** BEGIN **

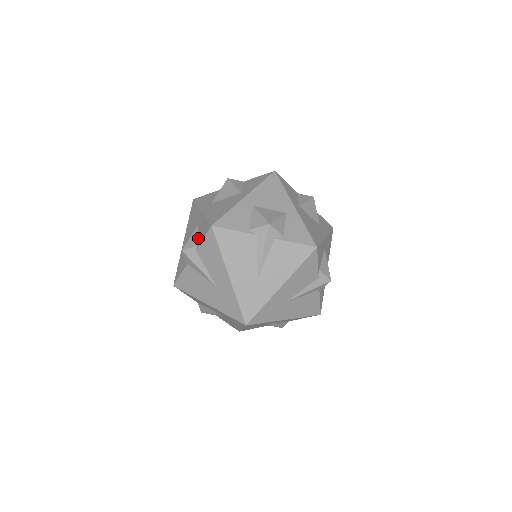
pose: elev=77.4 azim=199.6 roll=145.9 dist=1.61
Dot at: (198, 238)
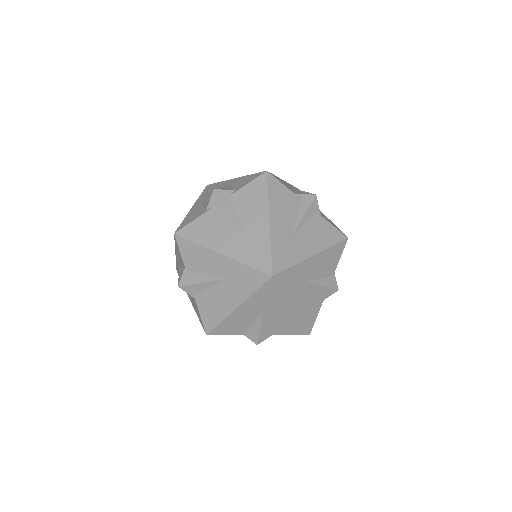
Dot at: (182, 265)
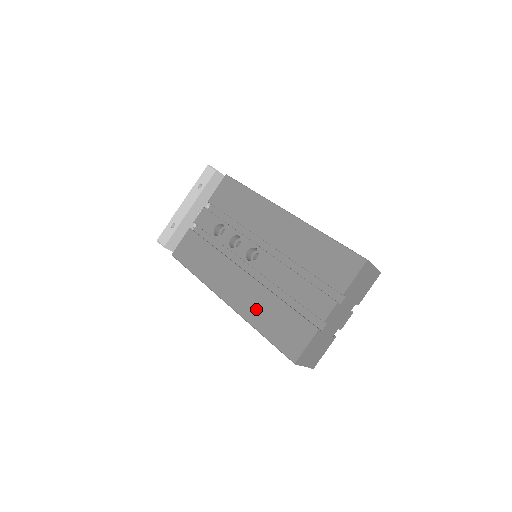
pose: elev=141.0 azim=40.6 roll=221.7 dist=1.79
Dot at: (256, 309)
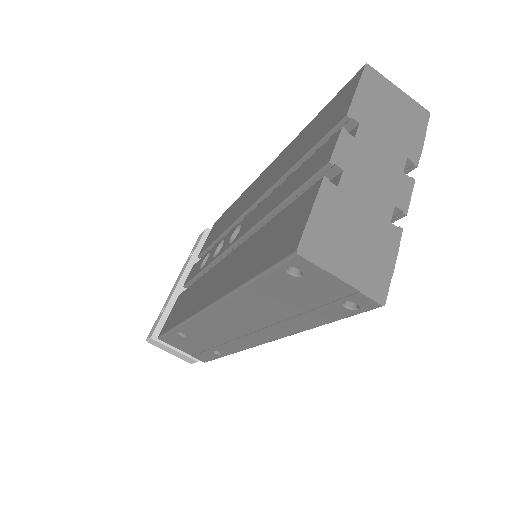
Dot at: (238, 268)
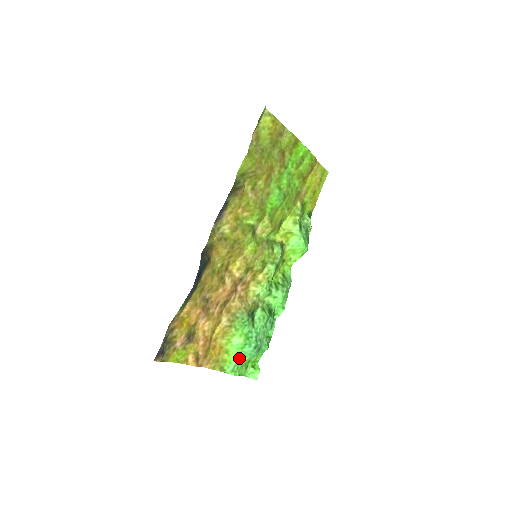
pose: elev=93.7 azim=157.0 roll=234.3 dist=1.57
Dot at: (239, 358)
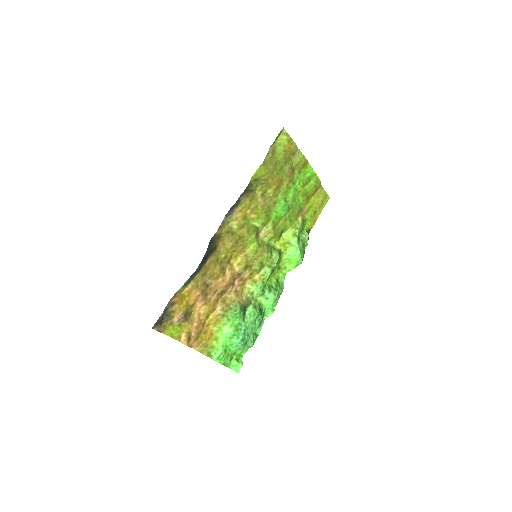
Dot at: (226, 347)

** END **

■ Exercise prompt:
Rescale the listing above by reproducing all of its lines, pose lines and first-view dot positions included, with each answered dot coordinate in the second view multiplied by 2 and rounded to a whole number, halves rounded up. Omit the picture lines.

■ Reply:
pose: elev=77.4 azim=199.6 roll=145.9 dist=1.61
Dot at: (198, 238)
Dot at: (364, 530)
pose: elev=141.0 azim=40.6 roll=221.7 dist=1.79
Dot at: (256, 309)
Dot at: (476, 536)
pose: elev=93.7 azim=157.0 roll=234.3 dist=1.57
Dot at: (239, 358)
Dot at: (452, 694)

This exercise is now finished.